Converting certain PDF to WORD errors with "com.aspose.pdf.internal.l103p.l0l: Overflow"

Hi
I am converting certain PDF documents to word documents using RecognitionMode.EnhancedFlow and it fails with the error:

com.aspose.pdf.internal.l103p.l0l: Overflow

The code snippet I use is:

Document doc = new Document("Aspose_support_internal_overflow.pdf");

com.aspose.pdf.DocSaveOptions docSaveOptions = new com.aspose.pdf.DocSaveOptions();
docSaveOptions.setFormat(com.aspose.pdf.DocSaveOptions.DocFormat.DocX);
/*
Locale.setDefault(Locale.ENGLISH);
docSaveOptions.setRelativeHorizontalProximity(2.5f);
docSaveOptions.setRecognizeBullets(false);

RepairOptions repairOptions = new RepairOptions();
doc.repair(repairOptions);
doc.optimizeResources(new OptimizationOptions());
for (Page page : doc.getPages()) {
// Access the image collection from each page’s resources
// The delete() method without parameters removes all images from the collection
page.getResources().getImages().delete();
}
*/
docSaveOptions.setMode(RecognitionMode.EnhancedFlow);
doc.save(output, docSaveOptions);

The commented part are different options I tried to get it not to fail.

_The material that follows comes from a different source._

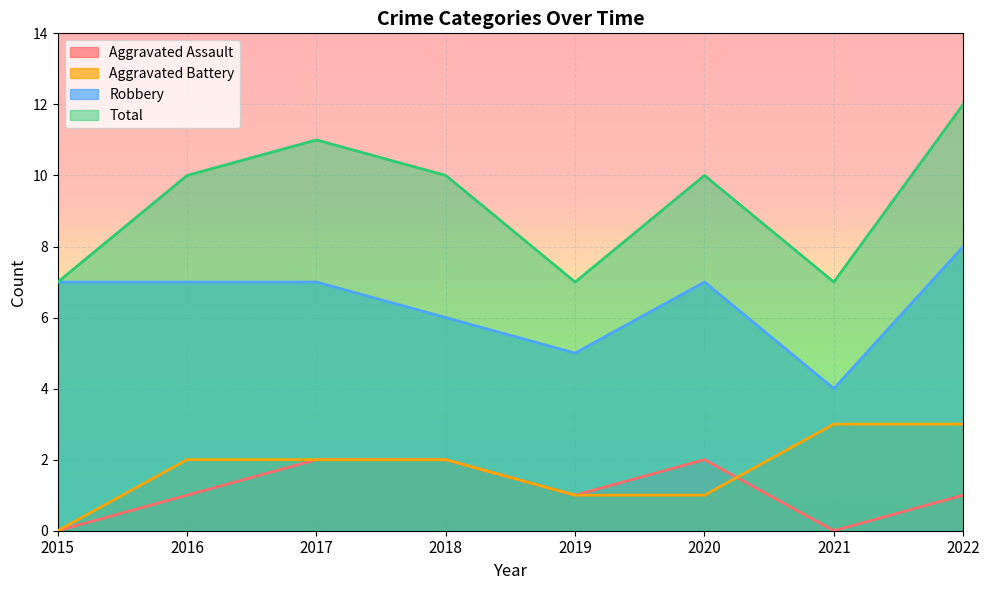

Reading left to right, list all the values displayed in this chart.

Aggravated Assault: 2015=0	2016=1	2017=2	2018=2	2019=1	2020=2	2021=0	2022=1
Aggravated Battery: 2015=0	2016=2	2017=2	2018=2	2019=1	2020=1	2021=3	2022=3
Robbery: 2015=7	2016=7	2017=7	2018=6	2019=5	2020=7	2021=4	2022=8
Total: 2015=7	2016=10	2017=11	2018=10	2019=7	2020=10	2021=7	2022=12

Also, using RecognitionMode.Flow works and takes forever but the layout is not what I am looking for, I really need RecognitionMode.EnhancedFlow

Attached is a sample redacted PDF that is causing the issue.
Aspose_support_internal_overflow.pdf (1.5 MB)

Thanks

@brissonp

  1. The error com.aspose.pdf.internal.l103p.l0l: Overflow during PDF to Word conversion using RecognitionMode.EnhancedFlow may be related to an internal processing issue within the Aspose.PDF library when handling specific PDF structures . This type of error can occur when the library encounters complex or malformed content that exceeds expected limits during conversion .

  2. Switching to RecognitionMode.Flow avoids the overflow error but results in lower layout fidelity, indicating that EnhancedFlow is more sensitive to intricate PDF elements or formatting .

  3. There are precedents of stack-related errors occurring in Aspose.PDF during document conversions, such as when converting MHTML to PDF , which suggests that this could be a recurring issue with certain document complexities in the library’s internal processing logic.

Given these observations, it is recommended to report this issue to Aspose support with the sample PDF file for further investigation, as it may be a bug or limitation in the current version of the library.